U.N. official says leaders want fast climate deal
WASHINGTON - World leaders are setting their sights on completing an international deal on combating global warming by the middle of next year, a U.N. official said
on Thursday, now that there is broad agreement next month's deadline will not be met in Copenhagen.
With hope all but gone that December's international climate change summit in Copenhagen will reach a final deal on new goals for reducing emissions of carbon dioxide and other greenhouse gases, negotiators are focusing on when such a pact can realistically be produced.
Janos Pasztor, climate adviser to U.N. Secretary-General Ban Ki-moon, told reporters that Ban has consulted with a number of heads of state and so far the general feeling seems to be that we should try to complete the job earlier than later. He added, So, more like the six months than the 12 for additional negotiations.
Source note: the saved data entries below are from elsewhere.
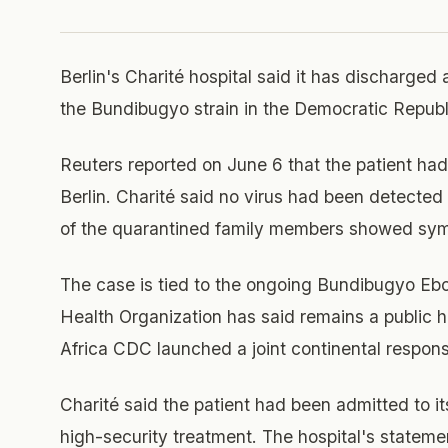
Berlin's Charité hospital said it has discharged 
the Bundibugyo strain in the Democratic Republ
Reuters reported on June 6 that the patient ha
Berlin. Charité said no virus had been detected
of the quarantined family members showed sy
The case is tied to the ongoing Bundibugyo Eb
Health Organization has said remains a public
Africa CDC launched a joint continental respons
Charité said the patient had been admitted to its
high-security treatment. The hospital's statemen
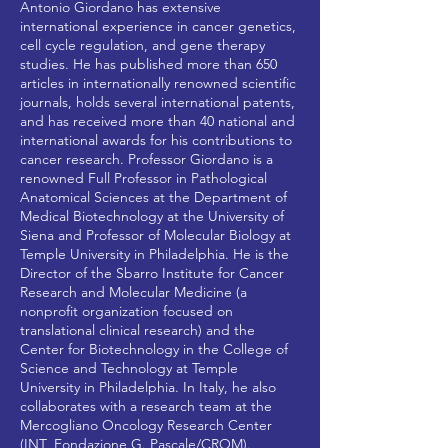
Antonio Giordano has extensive
international experience in cancer genetics,
cell cycle regulation, and gene therapy
studies. He has published more than 650
articles in internationally renowned scientific
journals, holds several international patents,
and has received more than 40 national and
international awards for his contributions to
cancer research. Professor Giordano is a
renowned Full Professor in Pathological
Anatomical Sciences at the Department of
Medical Biotechnology at the University of
Siena and Professor of Molecular Biology at
Temple University in Philadelphia. He is the
Director of the Sbarro Institute for Cancer
Research and Molecular Medicine (a
nonprofit organization focused on
translational clinical research) and the
Center for Biotechnology in the College of
Science and Technology at Temple
University in Philadelphia. In Italy, he also
collaborates with a research team at the
Mercogliano Oncology Research Center
(INT_Fondazione G. Pascale/CROM).​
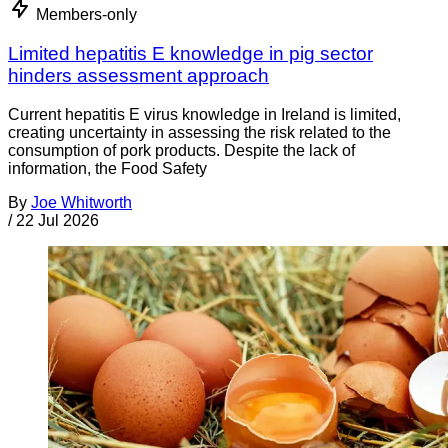
Members-only
Limited hepatitis E knowledge in pig sector
hinders assessment approach
Current hepatitis E virus knowledge in Ireland is limited,
creating uncertainty in assessing the risk related to the
consumption of pork products. Despite the lack of
information, the Food Safety
By
Joe Whitworth
/
22 Jul 2026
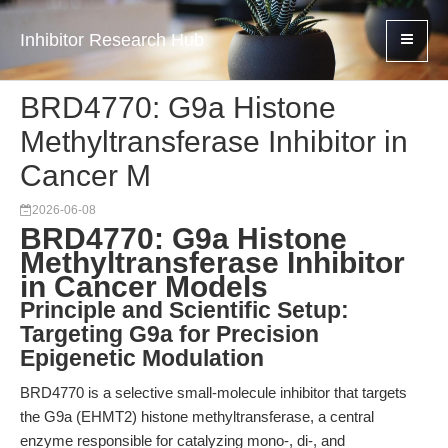
Inhibitor Research Hub
BRD4770: G9a Histone
Methyltransferase Inhibitor in
Cancer M
2026-06-08
BRD4770: G9a Histone
Methyltransferase Inhibitor
in Cancer Models
Principle and Scientific Setup:
Targeting G9a for Precision
Epigenetic Modulation
BRD4770 is a selective small-molecule inhibitor that targets
the G9a (EHMT2) histone methyltransferase, a central
enzyme responsible for catalyzing mono-, di-, and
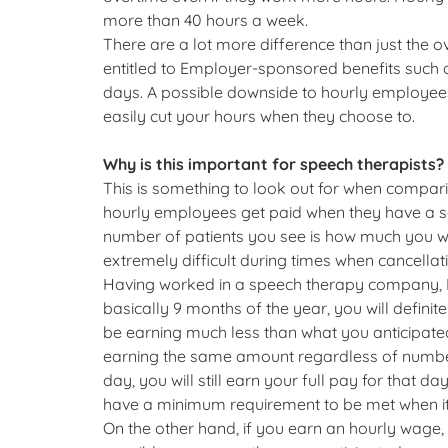
more than 40 hours a week.
There are a lot more difference than just the
entitled to Employer-sponsored benefits such 
days. A possible downside to hourly employees 
easily cut your hours when they choose to.
Why is this important for speech therapists?
This is something to look out for when compari
hourly employees get paid when they have a ses
number of patients you see is how much you wil
extremely difficult during times when cancellat
Having worked in a speech therapy company, I 
basically 9 months of the year, you will defini
be earning much less than what you anticipate
earning the same amount regardless of number 
day, you will still earn your full pay for that
have a minimum requirement to be met when it 
On the other hand, if you earn an hourly wage,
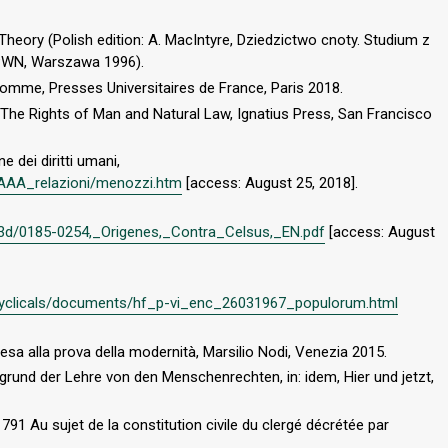
 Theory (Polish edition: A. MacIntyre, Dziedzictwo cnoty. Studium z
PWN, Warszawa 1996).
l’homme, Presses Universitaires de France, Paris 2018.
 The Rights of Man and Natural Law, Ignatius Press, San Francisco
e dei diritti umani,
i/AAA_relazioni/menozzi.htm
[access: August 25, 2018].
3d/0185-0254,_Origenes,_Contra_Celsus,_EN.pdf
[access: August
encyclicals/documents/hf_p-vi_enc_26031967_populorum.html
iesa alla prova della modernità, Marsilio Nodi, Venezia 2015.
grund der Lehre von den Menschenrechten, in: idem, Hier und jetzt,
91 Au sujet de la constitution civile du clergé décrétée par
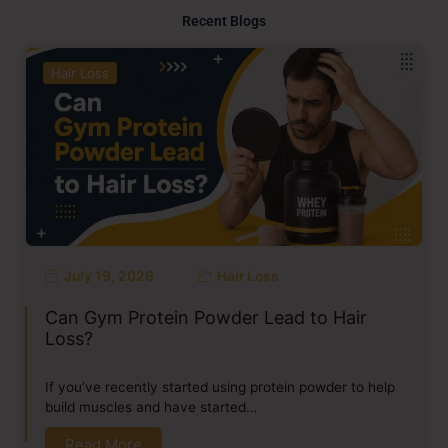
Recent Blogs
Hair Loss
July 19, 2026
Hair Loss
Can Gym Protein Powder Lead to Hair
Loss?
If you’ve recently started using protein powder to help
build muscles and have started…
Read More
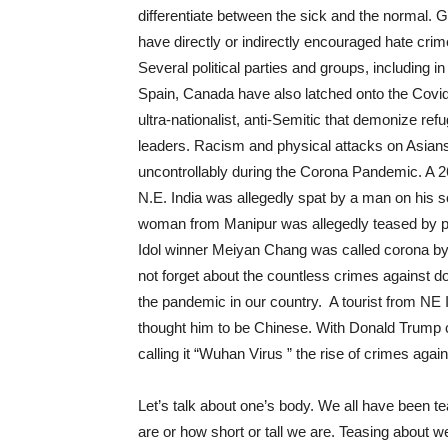
differentiate between the sick and the normal.
G
have directly or indirectly encouraged hate cri
Several political parties and groups, including
Spain, Canada have also latched onto the Covid
ultra-nationalist, anti-Semitic that demonize refu
leaders. Racism and physical attacks on Asians
uncontrollably during the Corona Pandemic. A 26
N.E. India was allegedly spat by a man on his 
woman from Manipur was allegedly teased by pe
Idol winner Meiyan Chang was called corona by
not forget about the countless crimes against do
the pandemic in our country. A tourist from NE 
thought him to be Chinese. With Donald Trump 
calling it “Wuhan Virus ” the rise of crimes agai
Let’s talk about one’s body. We all have been te
are or how short or tall we are. Teasing about 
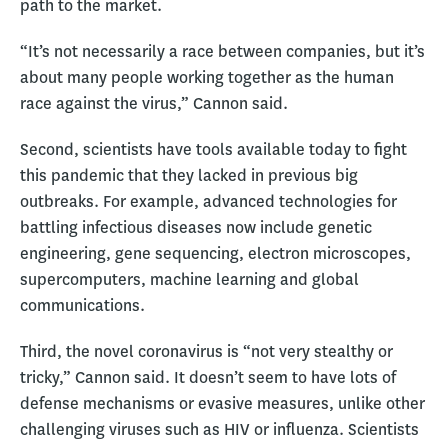
path to the market.
“It’s not necessarily a race between companies, but it’s
about many people working together as the human
race against the virus,” Cannon said.
Second, scientists have tools available today to fight
this pandemic that they lacked in previous big
outbreaks. For example, advanced technologies for
battling infectious diseases now include genetic
engineering, gene sequencing, electron microscopes,
supercomputers, machine learning and global
communications.
Third, the novel coronavirus is “not very stealthy or
tricky,” Cannon said. It doesn’t seem to have lots of
defense mechanisms or evasive measures, unlike other
challenging viruses such as HIV or influenza. Scientists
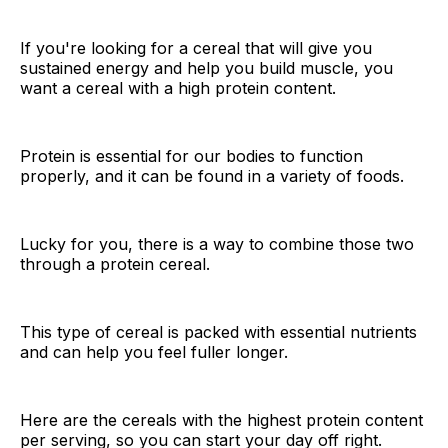
If you're looking for a cereal that will give you
sustained energy and help you build muscle, you
want a cereal with a high protein content.
Protein is essential for our bodies to function
properly, and it can be found in a variety of foods.
Lucky for you, there is a way to combine those two
through a protein cereal.
This type of cereal is packed with essential nutrients
and can help you feel fuller longer.
Here are the cereals with the highest protein content
per serving, so you can start your day off right.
Whether it is six or 12 more months of intensive work on a climate change deal depends largely on when next year the United States Senate can pass domestic legislation reducing the country's carbon pollution from smokestacks.
Democratic leaders in the Senate had hoped the full Senate would have passed a bill by December 7, when the Copenhagen summit is set to begin. But the effort has become bogged down, with U.S. lawmakers preoccupied with healthcare reform legislation and many also hesitant during economic hard times to pass a climate change bill that would raise energy prices.
Asked during the telephone press conference why a six-month extension might not be enough time, Pasztor said, If the U.S. Senate is not able to move forward in early spring, then we're back in the same situation, so we need to take that into account.
While Copenhagen is not expected to produce a deal that's ready for participating countries to ratify, Pasztor said the summit in the Danish capital still can produce a detailed framework.
AIM FOR COPENHAGEN
Asked whether Ban expects the Copenhagen summit to nail down emission-reduction targets, the amount and type of aid developing countries would offer to poor nations and other details, Pasztor answered: Yes. That's exactly what is the expectation and that is what we feel that is possible.
The United States, the world's second largest carbon polluter, is the only developed country to have failed so far to commit to specific emission reductions. But a bill passed by the U.S. House of Representatives would set a 17 percent reduction by 2020, from 2005 levels, and 83 percent by 2050.
Similar legislation approved by a Senate committee calls for a 20 percent cut by 2020. But many senators want a less ambitious plan, possibly in the range of 14-17 percent.
Without a proposal by the United States, other countries attending the Copenhagen summit are unlikely to move forward.
Alden Meyer, who works on climate change issues for the Union of Concerned Scientists, said U.S. negotiators are actively considering several options for Copenhagen, including offering up a provisional target subject to final action by Congress, proposing a target range or a minimum goal.
Both Pasztor and Meyer agreed that whatever carbon emission goals countries settle on next month or next year, governments later on will have to ratchet up their efforts to avoid the worst effects of rising temperatures that bring polar ice melting, drought, flooding, famine and the spread of disease.